| About this exercise |
Write out the full listing, matching it line for line.
╭─ Raw data
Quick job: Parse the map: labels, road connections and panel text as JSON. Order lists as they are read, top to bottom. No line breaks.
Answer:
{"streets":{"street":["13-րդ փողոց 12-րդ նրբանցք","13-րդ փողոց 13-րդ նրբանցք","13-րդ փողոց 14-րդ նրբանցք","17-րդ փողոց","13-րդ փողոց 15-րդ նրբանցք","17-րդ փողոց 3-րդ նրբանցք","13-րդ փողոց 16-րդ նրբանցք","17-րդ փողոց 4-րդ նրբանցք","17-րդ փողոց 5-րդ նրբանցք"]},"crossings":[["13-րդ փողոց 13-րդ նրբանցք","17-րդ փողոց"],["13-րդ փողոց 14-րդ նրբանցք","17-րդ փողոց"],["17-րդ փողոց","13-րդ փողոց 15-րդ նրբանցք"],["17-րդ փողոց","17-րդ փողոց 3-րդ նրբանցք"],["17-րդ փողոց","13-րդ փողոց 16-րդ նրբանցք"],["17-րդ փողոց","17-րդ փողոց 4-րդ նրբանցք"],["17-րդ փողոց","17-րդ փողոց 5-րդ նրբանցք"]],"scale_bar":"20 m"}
╰─
| Solution to this exercise |
Quick job: Parse the map: labels, road connections and panel text as JSON. Order lists as they are read, top to bottom. No line breaks.
Answer:
{"streets":{"street":["13-րդ փողոց 12-րդ նրբանցք","13-րդ փողոց 13-րդ նրբանցք","13-րդ փողոց 14-րդ նրբանցք","17-րդ փողոց","13-րդ փողոց 15-րդ նրբանցք","17-րդ փողոց 3-րդ նրբանցք","13-րդ փողոց 16-րդ նրբանցք","17-րդ փողոց 4-րդ նրբանցք","17-րդ փողոց 5-րդ նրբանցք"]},"crossings":[["13-րդ փողոց 13-րդ նրբանցք","17-րդ փողոց"],["13-րդ փողոց 14-րդ նրբանցք","17-րդ փողոց"],["17-րդ փողոց","13-րդ փողոց 15-րդ նրբանցք"],["17-րդ փողոց","17-րդ փողոց 3-րդ նրբանցք"],["17-րդ փողոց","13-րդ փողոց 16-րդ նրբանցք"],["17-րդ փողոց","17-րդ փողոց 4-րդ նրբանցք"],["17-րդ փողոց","17-րդ փողոց 5-րդ նրբանցք"]],"scale_bar":"20 m"}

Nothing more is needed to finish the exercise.